Here in the Cowboy State where I live, only 2 percent of the state’s total GDP comes from ranching. In northern Colorado, Judy and Jamie can attest to this too. These days, a family can’t make all their money just from ranching.
“You have to have a wife with a good job in town, I'm telling you,” says Judy and we all laugh. “You can live that life but one of you has to have a job that pays the bills. I did the same thing. I started waiting tables, and working for the neighbors and stuff like that.”
Eventually, Judy got a job in Steamboat, an hour’s drive away over a treacherous mountain pass so she could get health insurance for the family.
“Because we couldn't afford insurance,” says Judy.
“Good thing you had it,” my mom says.
“Good thing,” Judy agrees.
What my mom and Judy are talking about is that after a lifetime of smoking, Jim developed lung cancer. Jamie took care of her dad while Judy commuted back and forth to Steamboat to work as a UPS delivery driver. Jamie stayed with him at home until he passed away. But even in the end, Jim defied the stereotypes.

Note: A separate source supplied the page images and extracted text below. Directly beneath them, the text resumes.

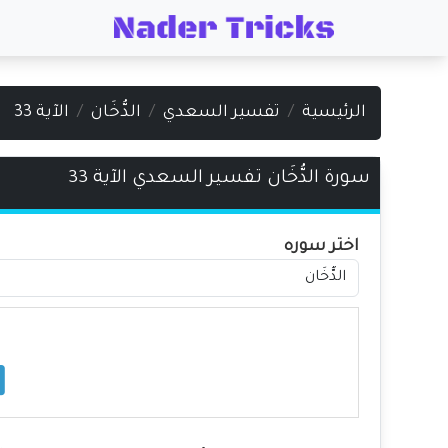
الرئيسية
تفسير السعدي
الدُّخَان
الآية 33
سورة الدُّخَان تفسير السعدي الآية 33
اختر سوره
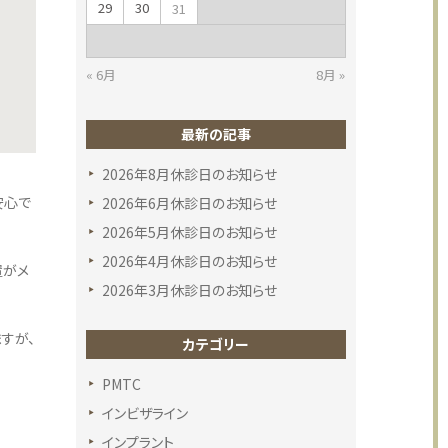
29
30
31
« 6月
8月 »
最新の記事
2026年8月休診日のお知らせ
安心で
2026年6月休診日のお知らせ
2026年5月休診日のお知らせ
2026年4月休診日のお知らせ
置がメ
2026年3月休診日のお知らせ
すが、
カテゴリー
PMTC
インビザライン
インプラント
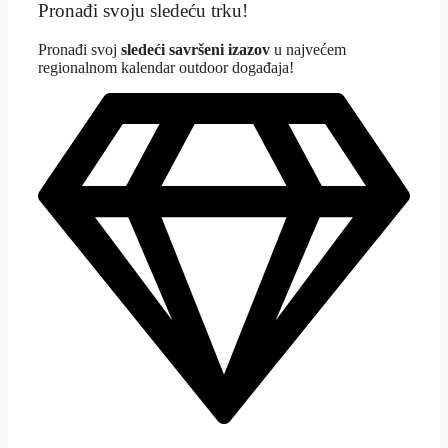
Pronađi svoju sledeću trku!
Pron
ađi svoj
sledeći savršeni izazov
u najvećem
regionalnom kalendar outdoor događaja!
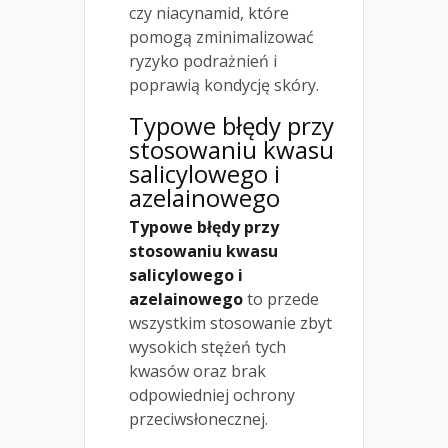
czy niacynamid, które
pomogą zminimalizować
ryzyko podrażnień i
poprawią kondycję skóry.
Typowe błędy przy
stosowaniu kwasu
salicylowego i
azelainowego
Typowe błędy przy
stosowaniu kwasu
salicylowego i
azelainowego
to przede
wszystkim stosowanie zbyt
wysokich stężeń tych
kwasów oraz brak
odpowiedniej ochrony
przeciwsłonecznej.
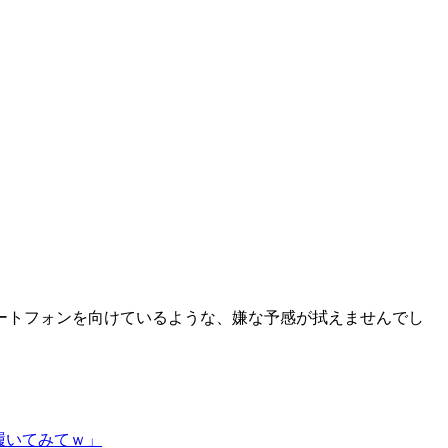
ートフォンを向けているような、嫌な予感が拭えませんでし
履いてみてｗ」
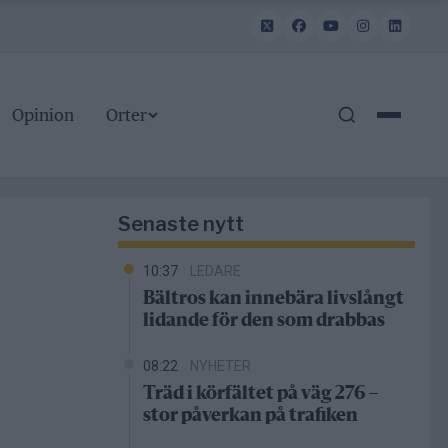
Opinion
Orter
Senaste nytt
10:37
LEDARE
Bältros kan innebära livslångt
lidande för den som drabbas
08:22
NYHETER
Träd i körfältet på väg 276 –
stor påverkan på trafiken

“Then when he got sick,” Jamie says, “and then when I had TJ, he would sit and hold that baby, and take care of him and was very kind. He was always thanking me.”

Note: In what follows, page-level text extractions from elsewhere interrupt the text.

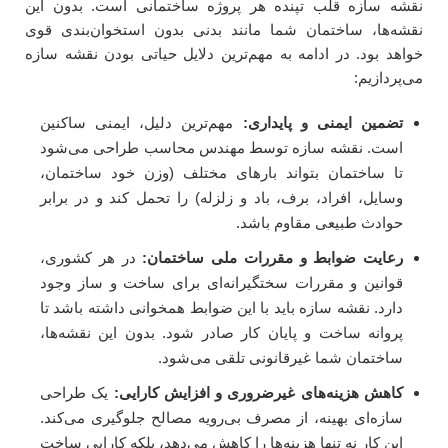
نقشه سازه قلب تپنده هر پروژه ساختمانی است. بدون این
نقشه‌ها، ساختمان شما مانند بدنی بدون استخوان‌بندی قوی
خواهد بود. در ادامه به مهم‌ترین دلایل حیاتی بودن نقشه سازه
می‌پردازیم:
تضمین ایمنی و پایداری:
مهم‌ترین دلیل، ایمنی ساکنین
است. نقشه سازه توسط مهندس محاسب طراحی می‌شود
تا ساختمان بتواند بارهای مختلف (وزن خود ساختمان،
وسایل، افراد، برف، باد و زلزله) را تحمل کند و در برابر
حوادث طبیعی مقاوم باشد.
رعایت ضوابط و مقررات ملی ساختمان:
در هر کشوری،
قوانین و مقررات سختگیرانه‌ای برای ساخت و ساز وجود
دارد. نقشه سازه باید با این ضوابط همخوانی داشته باشد تا
پروانه ساخت و پایان کار صادر شود. بدون این نقشه‌ها،
ساختمان شما غیرقانونی تلقی می‌شود.
کاهش هزینه‌های غیرضروری و افزایش کارایی:
یک طراحی
سازه‌ای بهینه، از مصرف بی‌رویه مصالح جلوگیری می‌کند.
این کار نه تنها هزینه‌ها را کاهش می‌دهد، بلکه کارایی ساخت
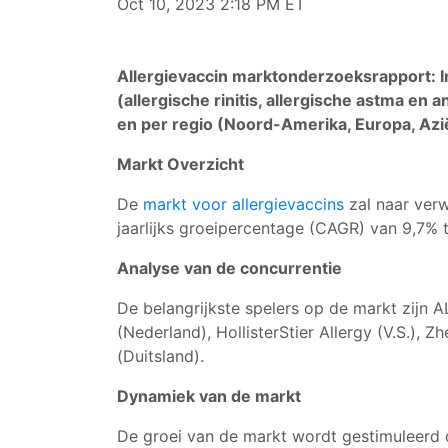
Oct 10, 2023 2:18 PM ET
Allergievaccin marktonderzoeksrapport: 
(allergische rinitis, allergische astma e
en per regio (Noord-Amerika, Europa, Azië
Markt Overzicht
De
markt voor allergievaccins
zal naar verw
jaarlijks groeipercentage (CAGR) van 9,7% 
Analyse van de concurrentie
De belangrijkste spelers op de markt zijn A
(Nederland), HollisterStier Allergy (V.S.)
(Duitsland).
Dynamiek van de markt
De groei van de markt wordt gestimuleerd d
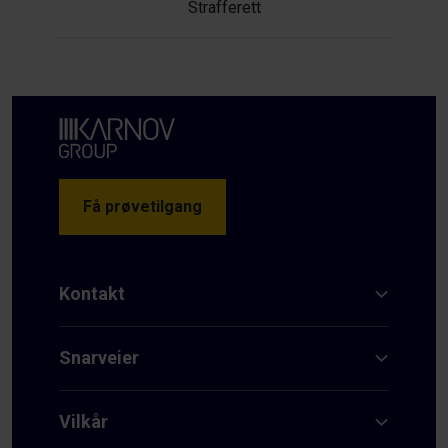
Strafferett
Få prøvetilgang
Kontakt
Snarveier
Vilkår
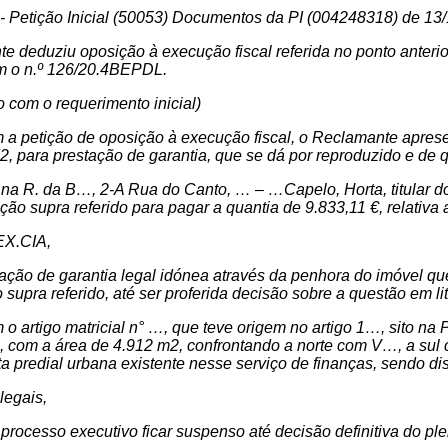
l - Petição Inicial (50053) Documentos da PI (004248318) de 13
e deduziu oposição à execução fiscal referida no ponto anterior,
m o n.º 126/20.4BEPDL.
 com o requerimento inicial)
 a petição de oposição à execução fiscal, o Reclamante apres
para prestação de garantia, que se dá por reproduzido e de qu
o na R. da B…, 2-A Rua do Canto, … – …Capelo, Horta, titular d
ão supra referido para pagar a quantia de 9.833,11 €, relativa 
X.CIA,
tação de garantia legal idónea através da penhora do imóvel qu
supra referido, até ser proferida decisão sobre a questão em lit
 o artigo matricial n° …, que teve origem no artigo 1…, sito n
ial, com a área de 4.912 m2, confrontando a norte com V…, a 
a predial urbana existente nesse serviço de finanças, sendo disp
legais,
processo executivo ficar suspenso até decisão definitiva do plei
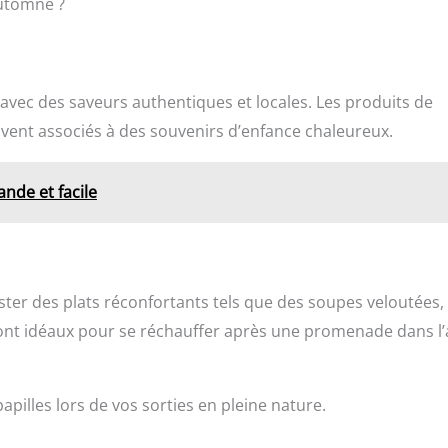
automne ?
vec des saveurs authentiques et locales. Les produits de
vent associés à des souvenirs d’enfance chaleureux.
ande et facile
ter des plats réconfortants tels que des soupes veloutées,
sont idéaux pour se réchauffer après une promenade dans l’
apilles lors de vos sorties en pleine nature.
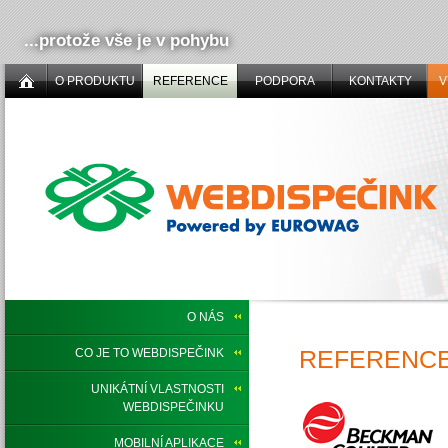
...protože vše je v pohybu
O PRODUKTU
REFERENCE
PODPORA
KONTAKTY
V
O NÁS
REFERENCE
CO JE TO WEBDISPEČINK
UNIKÁTNÍ VLASTNOSTI
WEBDISPEČINKU
MOBILNÍ APLIKACE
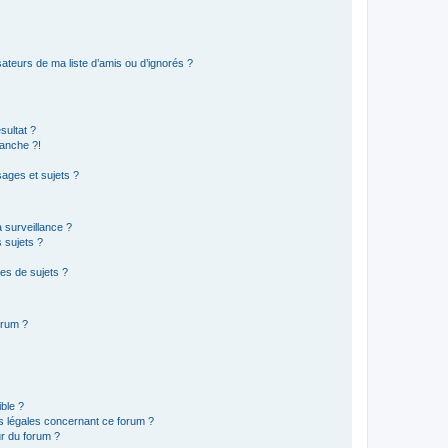
ateurs de ma liste d’amis ou d’ignorés ?
sultat ?
anche ?!
ages et sujets ?
a surveillance ?
 sujets ?
es de sujets ?
orum ?
ible ?
ns légales concernant ce forum ?
r du forum ?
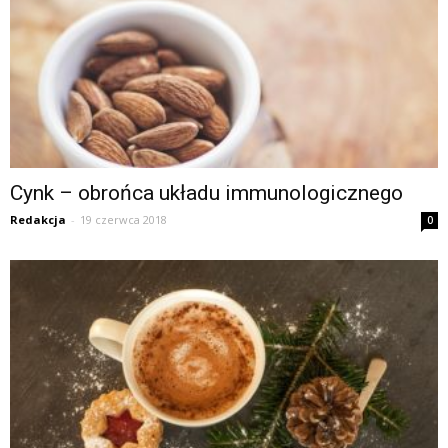
Cynk – obrońca układu immunologicznego
Redakcja
-
19 czerwca 2018
0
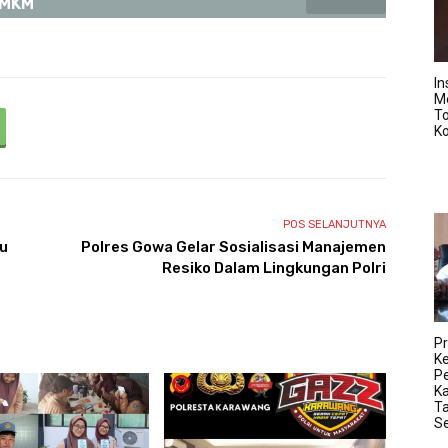
UMKM
In
M
T
K
POS SELANJUTNYA
u
Polres Gowa Gelar Sosialisasi Manajemen
Resiko Dalam Lingkungan Polri
Pr
K
Pe
K
Ta
S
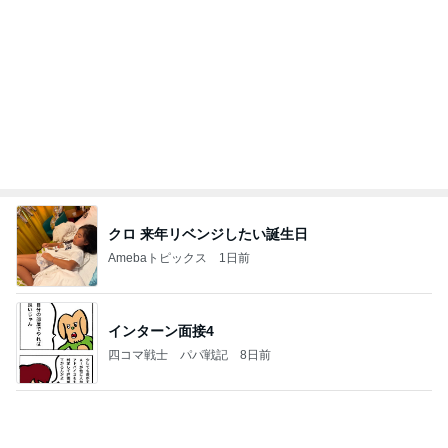
鯖と梅干しを乗せた満足お茶漬け
Amebaトピックス
2日前
どの口が言えるの？
最後の悪あがき
1日前
堀ちえみの夫 息子も絶賛の絶品辣油
Amebaトピックス
1日前
【いなプー】素晴らしいところたくさん、ハマりす
ぎる場所
クロオフィシャルブログPowered by Ameba
4日前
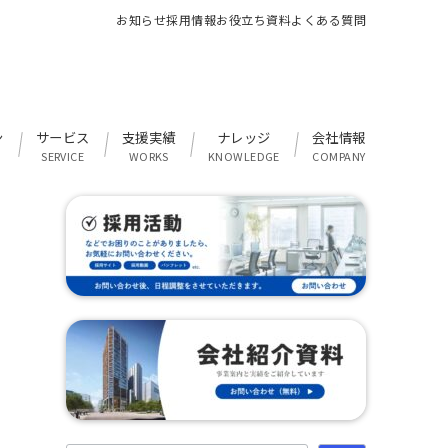
お知らせ
採用情報
お役立ち資料
よくある質問
ン
サービス
支援実績
ナレッジ
会社情報
SERVICE
WORKS
KNOWLEDGE
COMPANY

It’s hard to imagine Great Grandpa Jake with a baby in his arms. By constantly hitting the road, he protected his wild and free persona. Looking back, I realize how much my dad and all of us, we put Jake on a pedestal. When he refused to attend Judy’s wedding, I remember being confused. I think it was then, for me, that he toppled.

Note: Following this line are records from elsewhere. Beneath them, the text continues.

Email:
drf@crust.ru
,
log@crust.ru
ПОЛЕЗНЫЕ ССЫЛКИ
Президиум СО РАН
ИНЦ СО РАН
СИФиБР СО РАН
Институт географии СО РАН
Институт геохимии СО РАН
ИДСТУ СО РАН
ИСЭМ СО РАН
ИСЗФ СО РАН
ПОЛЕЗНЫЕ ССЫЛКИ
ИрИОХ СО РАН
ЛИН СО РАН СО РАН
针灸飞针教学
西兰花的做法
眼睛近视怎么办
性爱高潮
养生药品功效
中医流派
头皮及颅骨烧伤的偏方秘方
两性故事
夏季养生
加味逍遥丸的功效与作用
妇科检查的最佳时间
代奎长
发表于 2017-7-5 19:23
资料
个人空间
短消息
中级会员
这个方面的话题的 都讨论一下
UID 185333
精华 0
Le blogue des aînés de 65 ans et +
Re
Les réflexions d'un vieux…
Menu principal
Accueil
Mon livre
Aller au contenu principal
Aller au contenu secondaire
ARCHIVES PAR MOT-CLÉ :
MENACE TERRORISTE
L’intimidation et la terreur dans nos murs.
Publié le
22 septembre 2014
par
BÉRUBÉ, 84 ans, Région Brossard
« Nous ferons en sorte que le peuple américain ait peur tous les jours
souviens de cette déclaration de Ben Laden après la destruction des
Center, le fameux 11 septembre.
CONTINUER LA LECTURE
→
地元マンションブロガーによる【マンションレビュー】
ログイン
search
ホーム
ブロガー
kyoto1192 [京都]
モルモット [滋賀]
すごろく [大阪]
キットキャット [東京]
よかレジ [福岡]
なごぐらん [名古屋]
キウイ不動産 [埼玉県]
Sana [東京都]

Jake’s version of the cowboy was the toughest of the tough but when you look closer at what the rancher does all day, it requires a gentle hand. Gretel Erhlich explained this in her book The Solace Of Open Spaces. She says, “Ranchers are midwives, hunters, nurturers, providers, and conservationists all at once. What we’ve interpreted as toughness—weathered skin, calloused hands, a squint in the eye and a growl in the voice—only masks the tenderness inside.”
All those years of demanding labor were hard on Judy’s body too. She had a couple knee replacements. One day, walking her dog, she fell and the artificial knee slipped and cut through an artery. She lay in the street, bleeding internally. She was flown to Denver to save the leg, but in the end, her left leg was amputated. It didn’t keep Judy from moving back to her ranch the minute she could though. Now she’s helping to homeschool her grandson, TJ. Jamie’s husband works on the Silver Spur owned by John Malone, the telecommunications tycoon. Jamie has to have a job to keep the whole family afloat, but Judy’s helping out. They both say it’s what they have to do to live this close to the land.
“It’s the life, it’s the life,” Judy says. “Because I've had other jobs where you're working for ‘the man’ and it's just like, bust your butt all day long and there's no reward in it. Where if you go out there and bust your butt out there taking care of cows and putting up the hay, it's so rewarding, such a rewarding life.”